The real story is more complicated, as it always is in business. Intel originally announced plans to build that factory with former President Obama in 2011, saying it would pour $5 billion into the Arizona plant. President Obama even gave a big speech at the construction site.

So how does the company explain this? A spokesman tells "CNN MONEY" that money was just -- that money was just to build the shell of the factory and it was never completed because there wasn't enough -- a high enough demand for its products. Now, there is, so the company says -- it is building out the rest of the plant. So, two different presidents, both with some credit for the same investment.

MARQUEZ: But well done, P.R. department. Two bites, one apple.

ROMANS: I know.

MARQUEZ: Perfect.

ROMANS: Thanks for joining us. I'm Christine Romans.

MARQUEZ: And I'm Miguel Marquez. The first big winter storm of the year will make a messy morning commute. "NEW DAY" starts right now.

ANNOUNCER: This is CNN breaking news.

CAMEROTA: We want to welcome our viewers in the United States and around the world. This is NEW DAY. It is Thursday, February 9th, 6:00 here in New York.

There's a powerful winter storm slamming the northeast at this hour. Forty million people in 13 states are in this path. Snow is beginning to pile up.

CHRIS CUOMO, CNN ANCHOR: It's just getting going. There are lots of blizzard warnings in effect. That's three hours, at least, of sustained snow with high wind. Governments on the state and local level taking no chances. School are closed in New York, Boston, Philadelphia. More than 2,700 flights already canceled. We are going to give you live reports throughout the entire affected area all morning.

CAMEROTA: OK, but first, how will President Trump respond to his Supreme Court nominee Neil Gorsuch today? Mr. Trump's pick for the highest court has been rebuking the president's attacks on federal judges. Gorsuch calls those words disheartening and demoralizing.

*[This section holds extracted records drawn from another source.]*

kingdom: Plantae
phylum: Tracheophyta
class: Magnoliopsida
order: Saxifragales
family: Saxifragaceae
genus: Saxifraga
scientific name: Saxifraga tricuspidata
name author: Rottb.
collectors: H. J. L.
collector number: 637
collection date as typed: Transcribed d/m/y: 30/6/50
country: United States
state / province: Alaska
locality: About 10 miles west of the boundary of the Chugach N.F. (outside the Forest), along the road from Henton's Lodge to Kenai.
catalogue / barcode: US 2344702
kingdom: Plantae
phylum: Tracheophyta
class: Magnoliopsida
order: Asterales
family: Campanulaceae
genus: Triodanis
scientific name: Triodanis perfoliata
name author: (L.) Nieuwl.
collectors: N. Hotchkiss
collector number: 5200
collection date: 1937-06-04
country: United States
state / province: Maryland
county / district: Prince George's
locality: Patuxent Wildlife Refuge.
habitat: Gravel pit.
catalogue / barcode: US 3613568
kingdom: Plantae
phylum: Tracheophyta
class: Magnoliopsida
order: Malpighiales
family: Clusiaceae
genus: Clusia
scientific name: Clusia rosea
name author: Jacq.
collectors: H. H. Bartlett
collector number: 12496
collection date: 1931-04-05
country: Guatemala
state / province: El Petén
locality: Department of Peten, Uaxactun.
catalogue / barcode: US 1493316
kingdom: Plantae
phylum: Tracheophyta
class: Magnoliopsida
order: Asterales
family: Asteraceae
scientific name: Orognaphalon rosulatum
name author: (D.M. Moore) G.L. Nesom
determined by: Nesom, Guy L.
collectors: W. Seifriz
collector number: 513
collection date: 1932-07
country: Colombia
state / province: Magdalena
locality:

CUOMO: Now, the key is that the comments were made during the judge's meetings with Democratic lawmakers in private, behind closed doors. They're now calling on him to saw it publicly. Is that the right move? Let's begin our political coverage with CNN's Joe Johns live at the White House -- Joe.

JOE JOHNS, CNN SENIOR WASHINGTON CORRESPONDENT: Good morning, Chris. The White House and the nation still waiting for the Ninth Circuit Court of Appeals to rule on the president's travel ban. Meanwhile, the president's Supreme Court nominee now caught between a rock and a hard place between his loyalty to the president who tapped him for the court and his loyalty to the branch of government he serves.